焦虑症(ANX)和重度抑郁症(MD)之间存在广泛的共病现象。大多数关于焦虑症遗传学的研究并未排除合并重度抑郁症的病例,因此混淆了基因关联分析。对基因组数据进行特定疾病分析可能会揭示更精确的生物学途径和因果关系。
与合并症样本相比,研究特定疾病的焦虑症和重度抑郁症之间的遗传关系,包括它们的因果关系。
设计、背景和参与者:利用英国生物银行的数据对仅患有焦虑症和仅患有重度抑郁症的样本进行全基因组关联研究(GWAS),并生成特定疾病的多基因风险评分(PRS)。使用挪威母婴队列研究(MoBa)来检验PRS与诊断及症状之间的关联。将包括合并症(MD-co和ANX-co)的重度抑郁症和焦虑症GWAS数据用作对照。使用LDSC评估遗传相关性,并采用孟德尔随机化来推断因果关系。

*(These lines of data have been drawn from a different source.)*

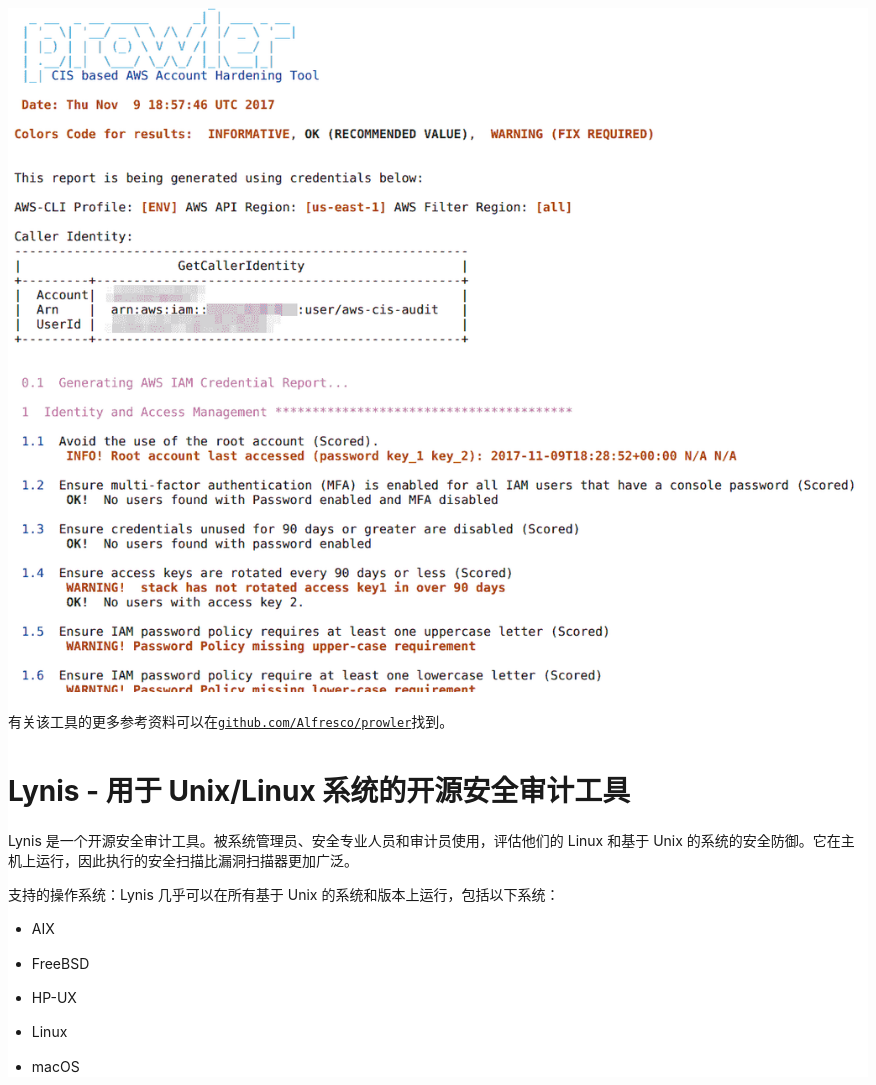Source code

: ![](img/bf620722-2f7a-4d3f-9603-d319ffcd9e80.png)

有关该工具的更多参考资料可以在[`github.com/Alfresco/prowler`](https://github.com/Alfresco/prowler)找到。

# Lynis - 用于 Unix/Linux 系统的开源安全审计工具

Lynis 是一个开源安全审计工具。被系统管理员、安全专业人员和审计员使用，评估他们的 Linux 和基于 Unix 的系统的安全防御。它在主机上运行，因此执行的安全扫描比漏洞扫描器更加广泛。

支持的操作系统：Lynis 几乎可以在所有基于 Unix 的系统和版本上运行，包括以下系统：

+   AIX

+   FreeBSD

+   HP-UX

+   Linux

+   macOS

对国际疾病分类第十版(ICD-10)中焦虑症、重度抑郁症或两者的诊断进行GWAS。焦虑症和重度抑郁症表型对之间的遗传相关性。PRS与焦虑症、重度抑郁症及其合并状态的诊断以及焦虑或抑郁症状之间的关联。
仅患有焦虑症(9980例病例和179442例对照)和仅患有重度抑郁症(15301例病例和179038例对照)的GWAS显示,其遗传相关性(0.53)低于合并焦虑症和合并重度抑郁症样本之间的遗传相关性(0.90)。仅患有焦虑症的样本与仅患有重度抑郁症的样本之间存在因果关系(P=1.5×10⁻²),但反之不然,而合并症样本显示出显著的双向因果关系(P=2.9×10⁻¹²,P =9.3×10⁻⁶)。与仅患有焦虑症的病例相比,仅患有重度抑郁症的PRS与仅患有重度抑郁症的样本存在差异关联(β= -0.08;95%置信区间:-0.11,-0.03);然而,对于合并重度抑郁症的PRS,未观察到这种差异关联。对于仅患有焦虑症的PRS,观察到与焦虑和抑郁症状存在类似的差异关联模式,但对于合并重度抑郁症的PRS则未观察到。
当分析中排除合并症病例时,焦虑症和重度抑郁症的遗传学及潜在生物学特性更为不同,并揭示出焦虑症可能是重度抑郁症的病因。这种因合并症导致的遗传关系混淆可能适用于其他精神疾病。特定疾病的基因研究可能有助于揭示更相关的生物学机制,并指导更有针对性的临床干预。